REPUBLIKA.CO.ID, JAKARTA -- Badan Pusat Statistik menyatakan industri manufaktur untuk skala besar dan sedang mengalami perlambatan dalam dua tahun terakhir. Hingga kuartal III 2019, pertumbuhan manufaktur hanya 4,35 persen, jauh lebih rendah dibanding kuartal III 2018 sebesar 5,04 persen maupun kuartal III 2017 sebesar 5,46 persen.
Menteri Perindustrian, Agus Gumiwang Kartasasmita, mengatakan, pihaknya tetap fokus pada upaya penerapan revolusi industri keempat yang telah disusun dalam peta jalan Making Indonesia 4.0 sejak tahun lalu.
"Indonesia punya pasar yang besar. Ini menjadi potensi untuk memacu produktivitas industri kita. Pemanfaatan teknologi industri 4.0 akan mendorong itu secara lebih efisien," kata Agus dalam keterangan resminya, Jumat (1/11) sore.

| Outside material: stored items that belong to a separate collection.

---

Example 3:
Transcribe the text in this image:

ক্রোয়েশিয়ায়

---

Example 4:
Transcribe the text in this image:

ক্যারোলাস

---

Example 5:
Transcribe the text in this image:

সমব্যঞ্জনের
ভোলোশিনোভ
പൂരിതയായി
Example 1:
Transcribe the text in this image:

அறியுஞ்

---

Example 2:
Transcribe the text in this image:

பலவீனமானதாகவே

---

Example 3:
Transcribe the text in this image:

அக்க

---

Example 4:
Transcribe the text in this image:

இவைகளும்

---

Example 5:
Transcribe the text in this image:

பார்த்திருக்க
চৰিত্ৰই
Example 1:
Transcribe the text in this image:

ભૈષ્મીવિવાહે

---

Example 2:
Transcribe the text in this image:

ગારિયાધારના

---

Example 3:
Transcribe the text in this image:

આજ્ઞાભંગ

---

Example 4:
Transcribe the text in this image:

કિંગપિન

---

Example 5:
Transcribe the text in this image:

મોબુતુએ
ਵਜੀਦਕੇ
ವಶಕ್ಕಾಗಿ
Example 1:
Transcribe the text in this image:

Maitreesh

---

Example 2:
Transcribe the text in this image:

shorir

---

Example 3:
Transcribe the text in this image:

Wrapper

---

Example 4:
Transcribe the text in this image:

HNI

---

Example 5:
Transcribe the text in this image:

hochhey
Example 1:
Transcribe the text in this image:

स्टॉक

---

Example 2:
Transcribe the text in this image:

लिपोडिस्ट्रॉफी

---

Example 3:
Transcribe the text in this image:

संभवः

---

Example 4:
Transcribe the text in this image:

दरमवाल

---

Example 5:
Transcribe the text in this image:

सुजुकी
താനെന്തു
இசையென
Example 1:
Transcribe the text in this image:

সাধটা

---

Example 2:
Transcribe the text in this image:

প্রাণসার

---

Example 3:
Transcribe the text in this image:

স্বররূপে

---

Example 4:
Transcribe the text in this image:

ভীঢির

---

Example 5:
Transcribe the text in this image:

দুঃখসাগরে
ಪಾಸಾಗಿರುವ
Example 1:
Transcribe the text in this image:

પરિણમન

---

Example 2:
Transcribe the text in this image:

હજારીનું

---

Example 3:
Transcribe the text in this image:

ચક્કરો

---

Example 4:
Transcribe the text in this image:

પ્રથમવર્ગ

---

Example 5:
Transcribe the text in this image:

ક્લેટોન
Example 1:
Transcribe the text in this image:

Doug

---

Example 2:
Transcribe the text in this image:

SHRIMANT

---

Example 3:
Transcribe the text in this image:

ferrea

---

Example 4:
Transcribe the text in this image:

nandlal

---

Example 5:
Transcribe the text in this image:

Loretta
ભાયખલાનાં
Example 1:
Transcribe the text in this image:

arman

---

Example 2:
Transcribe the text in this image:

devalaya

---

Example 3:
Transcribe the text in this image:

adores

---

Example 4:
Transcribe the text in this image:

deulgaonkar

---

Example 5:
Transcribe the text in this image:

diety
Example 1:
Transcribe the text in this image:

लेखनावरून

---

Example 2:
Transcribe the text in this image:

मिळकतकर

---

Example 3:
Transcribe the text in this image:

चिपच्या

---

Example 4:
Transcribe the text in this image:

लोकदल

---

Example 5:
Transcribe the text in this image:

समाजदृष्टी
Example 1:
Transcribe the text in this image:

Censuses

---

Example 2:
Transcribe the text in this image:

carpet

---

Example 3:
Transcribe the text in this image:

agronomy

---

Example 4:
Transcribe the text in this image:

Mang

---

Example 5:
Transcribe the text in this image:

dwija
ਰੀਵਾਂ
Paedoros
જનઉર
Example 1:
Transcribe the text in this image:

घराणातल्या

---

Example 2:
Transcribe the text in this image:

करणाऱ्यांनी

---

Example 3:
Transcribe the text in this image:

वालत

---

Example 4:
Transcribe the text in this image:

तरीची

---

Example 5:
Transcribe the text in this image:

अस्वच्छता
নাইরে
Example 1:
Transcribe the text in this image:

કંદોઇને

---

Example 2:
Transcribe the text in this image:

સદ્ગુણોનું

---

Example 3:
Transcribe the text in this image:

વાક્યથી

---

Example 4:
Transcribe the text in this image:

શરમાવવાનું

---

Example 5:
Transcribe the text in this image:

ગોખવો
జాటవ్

Agus mengklaim, peta jalan tersebut jika oleh para pelaku industri manufaktur akan mengoptimalkan potensi penambahan pertumbuhan ekonomi sekitar 1-2 persen dari basis pertumbuhan 5 persen. Selain itu, peningkatan kontribusi industri terhadap produk domestik bruto (PDB) hingga 25 persen, peningkatan ekspor 10 persen, dan diharapkan menciptakan 17 juta lapangan kerja.
"Kami juga meyakini industri 4.0 akan memunculkan pekerjaan baru yang cukup banyak. Apalagi, saat ini banyak aplikasi yang telah berkembang untuk mendukung proses produksi," ujar Agus.

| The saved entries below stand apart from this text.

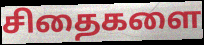
சிதைகளை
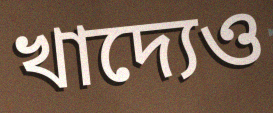
খাদ্যেও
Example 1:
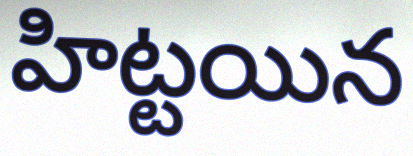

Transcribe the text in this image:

హిట్టయిన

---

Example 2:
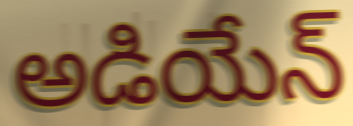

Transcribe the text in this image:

అడియేన్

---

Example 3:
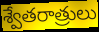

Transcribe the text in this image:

శ్వేతరాత్రులు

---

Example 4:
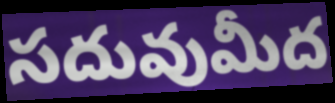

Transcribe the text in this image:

సదువుమీద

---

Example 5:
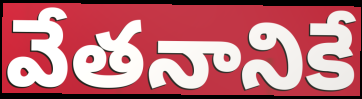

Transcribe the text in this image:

వేతనానికే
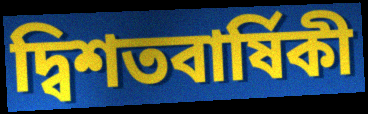
দ্বিশতবার্ষিকী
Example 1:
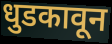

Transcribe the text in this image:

धुडकावून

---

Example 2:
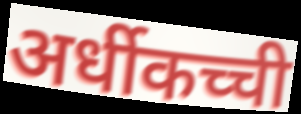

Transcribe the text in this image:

अर्धीकच्ची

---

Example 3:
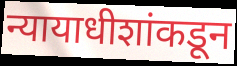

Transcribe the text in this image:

न्यायाधीशांकडून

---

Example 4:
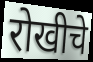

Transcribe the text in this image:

रोखीचे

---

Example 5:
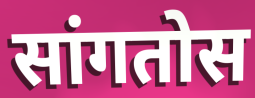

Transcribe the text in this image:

सांगतोस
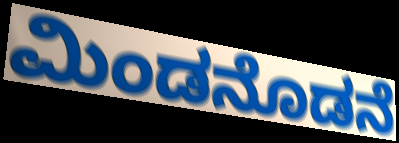
ಮಿಂಡನೊಡನೆ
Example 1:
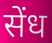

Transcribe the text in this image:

सेंध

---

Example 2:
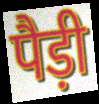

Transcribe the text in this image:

पैड़ी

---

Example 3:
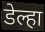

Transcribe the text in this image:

डेल्हा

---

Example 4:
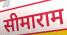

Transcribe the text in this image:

सीमाराम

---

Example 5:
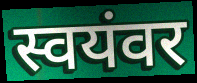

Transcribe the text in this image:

स्वयंवर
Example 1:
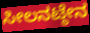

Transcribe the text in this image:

ಸೀಲನಟ್ಠೇನ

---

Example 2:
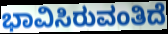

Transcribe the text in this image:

ಭಾವಿಸಿರುವಂತಿದೆ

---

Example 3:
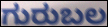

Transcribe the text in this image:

ಗುರುಬಲ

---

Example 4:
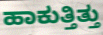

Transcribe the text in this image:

ಹಾಕುತ್ತಿತ್ತು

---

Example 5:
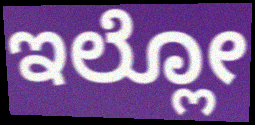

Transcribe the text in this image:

ಇಲ್ಲೋ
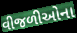
વીજળીઓના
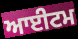
ਆਈਟਮ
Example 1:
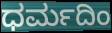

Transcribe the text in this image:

ಧರ್ಮದಿಂ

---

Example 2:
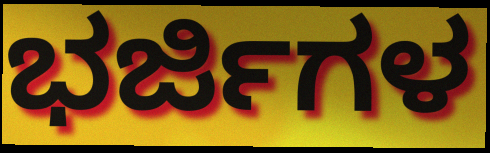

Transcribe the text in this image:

ಭರ್ಜಿಗಳ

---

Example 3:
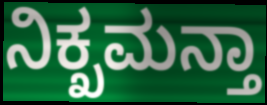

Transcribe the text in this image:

ನಿಕ್ಖಮನ್ತಾ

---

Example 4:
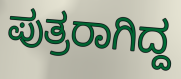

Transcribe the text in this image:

ಪುತ್ರರಾಗಿದ್ದ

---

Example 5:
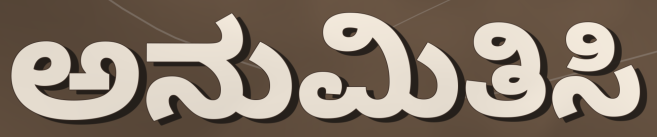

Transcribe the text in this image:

ಅನುಮಿತಿಸಿ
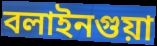
বলাইনগুয়া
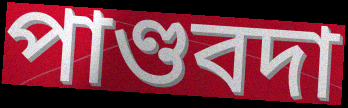
পাণ্ডবদা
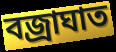
বজ্রাঘাত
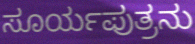
ಸೂರ್ಯಪುತ್ರನು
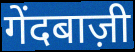
गेंदबाज़ी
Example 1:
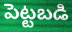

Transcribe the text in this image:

పెట్టబడి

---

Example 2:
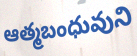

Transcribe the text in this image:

ఆత్మబంధువుని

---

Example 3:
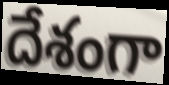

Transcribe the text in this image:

దేశంగా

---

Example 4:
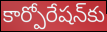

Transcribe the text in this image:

కార్పోరేషన్‌కు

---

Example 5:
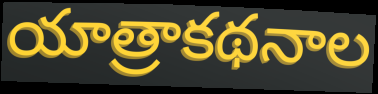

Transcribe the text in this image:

యాత్రాకథనాల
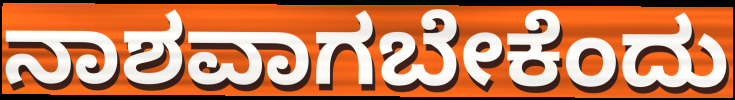
ನಾಶವಾಗಬೇಕೆಂದು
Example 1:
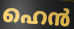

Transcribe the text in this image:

ഹെൻ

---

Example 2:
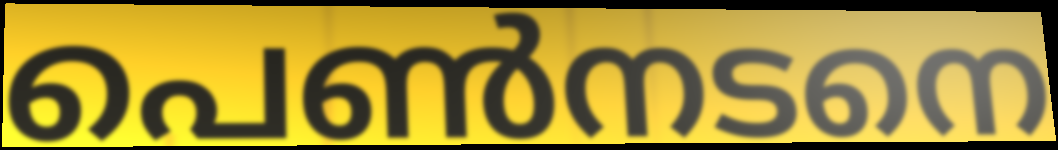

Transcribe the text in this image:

പെൺനടനെ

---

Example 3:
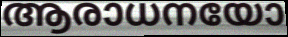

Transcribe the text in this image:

ആരാധനയോ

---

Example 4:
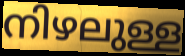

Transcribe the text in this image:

നിഴലുള്ള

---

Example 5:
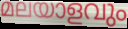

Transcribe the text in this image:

മലയാളവും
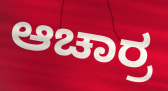
ಆಚಾರ್ರ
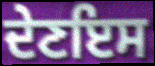
ਦੇਣਇਸ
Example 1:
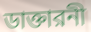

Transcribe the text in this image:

ডাক্তারনী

Lebih lanjut, ia menambahkan pemerintah juga tidak lupa untuk berusaha menyiapkan sumber daya manusia yang unggul terhadap digitalisasi industri. Kemenperin, menurut Agus, sudah memiliki berbagai program strategis untuk menciptakan SDM industri yang kompeten yang sesuai dengan kebutuhan.

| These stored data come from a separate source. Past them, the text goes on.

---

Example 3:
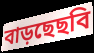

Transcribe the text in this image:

বাড়ছেছবি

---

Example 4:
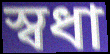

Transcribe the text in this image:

স্বধা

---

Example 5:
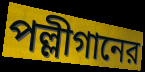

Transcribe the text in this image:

পল্লীগানের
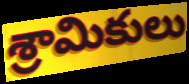
శ్రామికులు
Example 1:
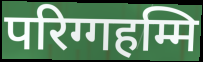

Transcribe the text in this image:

परिग्गहम्मि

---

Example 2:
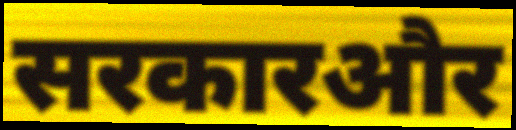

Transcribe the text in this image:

सरकारऔर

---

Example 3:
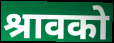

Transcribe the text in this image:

श्रावको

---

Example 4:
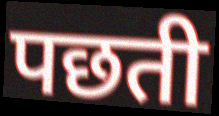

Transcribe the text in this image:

पछती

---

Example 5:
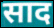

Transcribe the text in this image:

साद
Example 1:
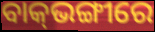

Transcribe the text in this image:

ବାକ୍‍ଭଙ୍ଗୀରେ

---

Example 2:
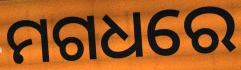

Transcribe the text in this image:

ମଗଧରେ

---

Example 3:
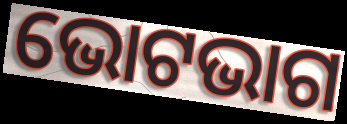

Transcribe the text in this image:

ଭୋଟଭାଗ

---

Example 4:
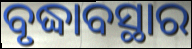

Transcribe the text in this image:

ବୃଦ୍ଧାବସ୍ଥାର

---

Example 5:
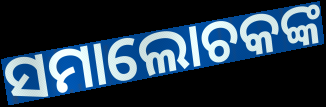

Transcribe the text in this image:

ସମାଲୋଚକଙ୍କ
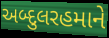
અબ્દુલરહમાને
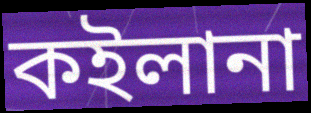
কইলানা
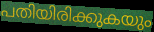
പതിയിരിക്കുകയും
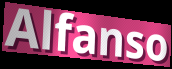
Alfanso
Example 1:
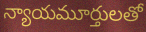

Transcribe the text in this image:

న్యాయమూర్తులతో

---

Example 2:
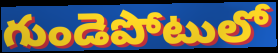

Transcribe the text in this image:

గుండెపోటులో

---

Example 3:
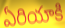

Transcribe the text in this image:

ఏరియాకి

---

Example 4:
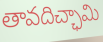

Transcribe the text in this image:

తావదిచ్ఛామి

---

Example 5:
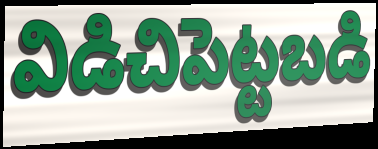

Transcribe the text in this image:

విడిచిపెట్టబడి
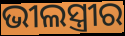
ଭୀଲସ୍ତ୍ରୀର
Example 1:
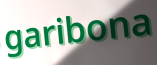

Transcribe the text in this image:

garibona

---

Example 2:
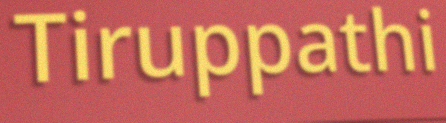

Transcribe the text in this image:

Tiruppathi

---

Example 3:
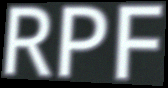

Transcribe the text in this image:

RPF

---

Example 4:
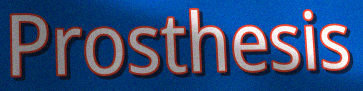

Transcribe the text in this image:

Prosthesis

Sementara itu, ekonom dari Center of Reform on Economic Indonesia, Yusuf Rendy Manilet, mengatakan, perlambatan industri manufaktur yang dilaporkan oleh BPS sesuai dengan data-data ekonomi yang dirilir beberapa waktu terakhir.
Di antaranya, hasil riset dari IHS Markit tentang purchasing manager index (PMI) manufaktur Indonesia yang turun dari angka 49,1 pada September 2019 ke 47,7 pada Oktober. Angka PMI yang berada di bawah 50 menunjukkan bahwa industri manufaktur tengah mengalami kontraksi.
Sementara itu, data terakhir indeks penjualan riil dari Bank Indonesia pada Agustus juga menunjukkan hanya tumbuh 1,1 persen, lebih rendah dari posisi Juli sebesar 2,4 persen.
Terakhir, Yusuf memaparkan bahwa penerimaa pajak dari sektor manufaktur juga mengalami penurunan. Dari data terakhir APBN Kita Kementerian Keuangan bulan September 2019, penerimaan pajak dari industri manufaktur turun 4,8 persen secara tahunan menjadi hanya Rp 215,58 triliun.
"Jadi data-data ini mengkonfirmasi laporan BPS yang menyatakan industri manufaktur melambat," ujar dia.